- What this task involves
Using the entries below, output each line exactly from the first through the one that contains "#### **8.2.2 OpenAI**".

- Records supplied
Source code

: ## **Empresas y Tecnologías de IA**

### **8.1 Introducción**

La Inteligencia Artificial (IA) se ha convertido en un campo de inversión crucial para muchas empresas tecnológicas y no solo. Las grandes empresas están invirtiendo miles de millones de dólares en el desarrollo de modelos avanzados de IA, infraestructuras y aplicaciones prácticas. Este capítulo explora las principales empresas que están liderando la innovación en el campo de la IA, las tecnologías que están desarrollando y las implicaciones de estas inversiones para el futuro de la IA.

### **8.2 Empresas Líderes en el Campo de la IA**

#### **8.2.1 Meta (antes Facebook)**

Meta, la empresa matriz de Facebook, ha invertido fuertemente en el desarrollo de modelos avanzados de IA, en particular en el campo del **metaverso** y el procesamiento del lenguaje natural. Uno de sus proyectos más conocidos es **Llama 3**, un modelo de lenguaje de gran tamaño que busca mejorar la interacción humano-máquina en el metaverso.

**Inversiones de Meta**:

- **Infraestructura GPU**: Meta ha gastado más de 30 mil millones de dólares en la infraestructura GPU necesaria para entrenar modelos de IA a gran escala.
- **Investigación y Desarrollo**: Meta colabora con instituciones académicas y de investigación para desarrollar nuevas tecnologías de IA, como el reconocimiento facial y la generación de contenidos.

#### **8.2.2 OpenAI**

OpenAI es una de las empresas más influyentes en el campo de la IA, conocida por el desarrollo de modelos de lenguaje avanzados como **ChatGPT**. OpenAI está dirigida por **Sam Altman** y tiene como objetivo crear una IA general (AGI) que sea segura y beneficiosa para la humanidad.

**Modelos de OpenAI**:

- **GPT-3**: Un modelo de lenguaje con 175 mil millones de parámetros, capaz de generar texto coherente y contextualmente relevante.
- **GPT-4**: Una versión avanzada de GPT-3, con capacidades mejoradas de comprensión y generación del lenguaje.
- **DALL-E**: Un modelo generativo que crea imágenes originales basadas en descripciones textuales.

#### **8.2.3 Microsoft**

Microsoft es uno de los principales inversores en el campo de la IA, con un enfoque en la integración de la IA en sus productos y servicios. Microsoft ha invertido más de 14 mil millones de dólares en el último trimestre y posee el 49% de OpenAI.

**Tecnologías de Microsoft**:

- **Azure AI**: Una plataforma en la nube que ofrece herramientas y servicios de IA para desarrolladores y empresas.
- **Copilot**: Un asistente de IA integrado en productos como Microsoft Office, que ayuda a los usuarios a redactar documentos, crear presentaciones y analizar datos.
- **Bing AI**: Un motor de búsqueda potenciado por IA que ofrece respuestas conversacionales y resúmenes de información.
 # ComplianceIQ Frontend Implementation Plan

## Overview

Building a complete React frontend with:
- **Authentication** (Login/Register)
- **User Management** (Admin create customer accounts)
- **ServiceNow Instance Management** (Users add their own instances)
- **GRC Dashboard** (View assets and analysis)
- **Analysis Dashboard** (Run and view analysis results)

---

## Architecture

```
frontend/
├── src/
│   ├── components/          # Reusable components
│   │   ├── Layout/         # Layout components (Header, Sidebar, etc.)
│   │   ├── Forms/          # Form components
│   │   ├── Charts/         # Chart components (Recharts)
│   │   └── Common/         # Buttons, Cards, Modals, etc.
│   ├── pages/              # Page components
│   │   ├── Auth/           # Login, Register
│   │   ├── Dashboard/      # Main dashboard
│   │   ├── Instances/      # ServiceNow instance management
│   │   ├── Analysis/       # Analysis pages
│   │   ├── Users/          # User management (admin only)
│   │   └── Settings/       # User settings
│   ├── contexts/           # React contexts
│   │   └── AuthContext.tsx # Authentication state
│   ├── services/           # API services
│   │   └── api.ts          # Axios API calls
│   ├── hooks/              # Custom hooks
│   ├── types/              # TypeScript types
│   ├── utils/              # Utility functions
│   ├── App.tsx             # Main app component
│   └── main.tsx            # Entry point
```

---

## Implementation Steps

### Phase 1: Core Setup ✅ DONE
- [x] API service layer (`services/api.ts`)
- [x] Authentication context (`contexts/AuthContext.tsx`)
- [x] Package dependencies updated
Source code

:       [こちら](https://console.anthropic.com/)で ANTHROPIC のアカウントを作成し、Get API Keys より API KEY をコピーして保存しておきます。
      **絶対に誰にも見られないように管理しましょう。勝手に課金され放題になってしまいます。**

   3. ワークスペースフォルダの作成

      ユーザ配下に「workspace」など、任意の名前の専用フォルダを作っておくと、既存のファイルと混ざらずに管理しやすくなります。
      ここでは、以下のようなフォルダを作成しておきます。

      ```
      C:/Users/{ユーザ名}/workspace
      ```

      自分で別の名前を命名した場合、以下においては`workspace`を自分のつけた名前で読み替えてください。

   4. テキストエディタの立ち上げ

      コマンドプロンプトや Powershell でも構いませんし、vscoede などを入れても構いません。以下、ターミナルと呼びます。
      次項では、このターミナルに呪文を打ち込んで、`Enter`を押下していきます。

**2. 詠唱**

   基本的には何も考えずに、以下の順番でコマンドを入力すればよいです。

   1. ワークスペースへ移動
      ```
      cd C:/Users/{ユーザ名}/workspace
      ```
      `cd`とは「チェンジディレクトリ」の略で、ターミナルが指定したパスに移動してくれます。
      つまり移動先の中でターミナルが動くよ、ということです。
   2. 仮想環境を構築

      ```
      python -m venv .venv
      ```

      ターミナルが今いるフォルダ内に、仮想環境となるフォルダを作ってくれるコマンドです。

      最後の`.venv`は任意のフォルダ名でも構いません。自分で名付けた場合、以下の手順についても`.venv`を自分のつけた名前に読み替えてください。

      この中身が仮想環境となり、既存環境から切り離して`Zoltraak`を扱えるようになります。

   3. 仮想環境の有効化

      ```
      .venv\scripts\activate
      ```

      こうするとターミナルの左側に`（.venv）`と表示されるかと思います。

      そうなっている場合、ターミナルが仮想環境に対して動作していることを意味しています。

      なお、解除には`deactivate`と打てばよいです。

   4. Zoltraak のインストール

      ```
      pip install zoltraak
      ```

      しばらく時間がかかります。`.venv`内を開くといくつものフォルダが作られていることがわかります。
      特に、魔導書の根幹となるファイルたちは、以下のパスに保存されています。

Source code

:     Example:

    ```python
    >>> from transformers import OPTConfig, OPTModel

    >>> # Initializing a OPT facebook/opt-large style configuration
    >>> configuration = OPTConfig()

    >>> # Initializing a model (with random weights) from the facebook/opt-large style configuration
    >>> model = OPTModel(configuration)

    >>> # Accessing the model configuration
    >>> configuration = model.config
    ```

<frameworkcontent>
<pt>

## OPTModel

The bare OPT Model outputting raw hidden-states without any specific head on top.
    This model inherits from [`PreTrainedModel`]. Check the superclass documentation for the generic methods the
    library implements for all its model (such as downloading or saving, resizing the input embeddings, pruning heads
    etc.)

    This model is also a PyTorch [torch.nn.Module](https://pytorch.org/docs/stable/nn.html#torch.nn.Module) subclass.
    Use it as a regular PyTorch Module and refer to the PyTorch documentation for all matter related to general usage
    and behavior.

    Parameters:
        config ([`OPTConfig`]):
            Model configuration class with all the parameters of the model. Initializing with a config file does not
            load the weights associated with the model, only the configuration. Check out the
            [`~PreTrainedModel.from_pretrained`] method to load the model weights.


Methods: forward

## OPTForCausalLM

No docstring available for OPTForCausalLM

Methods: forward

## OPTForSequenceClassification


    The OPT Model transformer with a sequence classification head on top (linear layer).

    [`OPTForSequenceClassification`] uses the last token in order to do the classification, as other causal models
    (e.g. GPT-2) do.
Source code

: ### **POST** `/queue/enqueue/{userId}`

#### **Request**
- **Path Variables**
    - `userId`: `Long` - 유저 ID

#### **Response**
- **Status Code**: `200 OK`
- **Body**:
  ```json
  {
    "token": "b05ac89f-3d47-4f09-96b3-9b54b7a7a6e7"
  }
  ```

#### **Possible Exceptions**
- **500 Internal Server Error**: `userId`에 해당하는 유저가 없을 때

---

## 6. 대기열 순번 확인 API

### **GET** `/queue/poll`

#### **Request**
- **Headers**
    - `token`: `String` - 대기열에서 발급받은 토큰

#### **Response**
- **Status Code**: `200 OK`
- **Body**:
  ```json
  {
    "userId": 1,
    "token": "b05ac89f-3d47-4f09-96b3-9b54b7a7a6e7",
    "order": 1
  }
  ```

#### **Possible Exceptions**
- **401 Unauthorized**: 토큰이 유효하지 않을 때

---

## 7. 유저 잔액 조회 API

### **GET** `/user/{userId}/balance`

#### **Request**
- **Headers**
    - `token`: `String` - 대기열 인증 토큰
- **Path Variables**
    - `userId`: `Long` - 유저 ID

- Answer
Source code

: ## **Empresas y Tecnologías de IA**

### **8.1 Introducción**

La Inteligencia Artificial (IA) se ha convertido en un campo de inversión crucial para muchas empresas tecnológicas y no solo. Las grandes empresas están invirtiendo miles de millones de dólares en el desarrollo de modelos avanzados de IA, infraestructuras y aplicaciones prácticas. Este capítulo explora las principales empresas que están liderando la innovación en el campo de la IA, las tecnologías que están desarrollando y las implicaciones de estas inversiones para el futuro de la IA.

### **8.2 Empresas Líderes en el Campo de la IA**

#### **8.2.1 Meta (antes Facebook)**

Meta, la empresa matriz de Facebook, ha invertido fuertemente en el desarrollo de modelos avanzados de IA, en particular en el campo del **metaverso** y el procesamiento del lenguaje natural. Uno de sus proyectos más conocidos es **Llama 3**, un modelo de lenguaje de gran tamaño que busca mejorar la interacción humano-máquina en el metaverso.

**Inversiones de Meta**:

- **Infraestructura GPU**: Meta ha gastado más de 30 mil millones de dólares en la infraestructura GPU necesaria para entrenar modelos de IA a gran escala.
- **Investigación y Desarrollo**: Meta colabora con instituciones académicas y de investigación para desarrollar nuevas tecnologías de IA, como el reconocimiento facial y la generación de contenidos.

#### **8.2.2 OpenAI**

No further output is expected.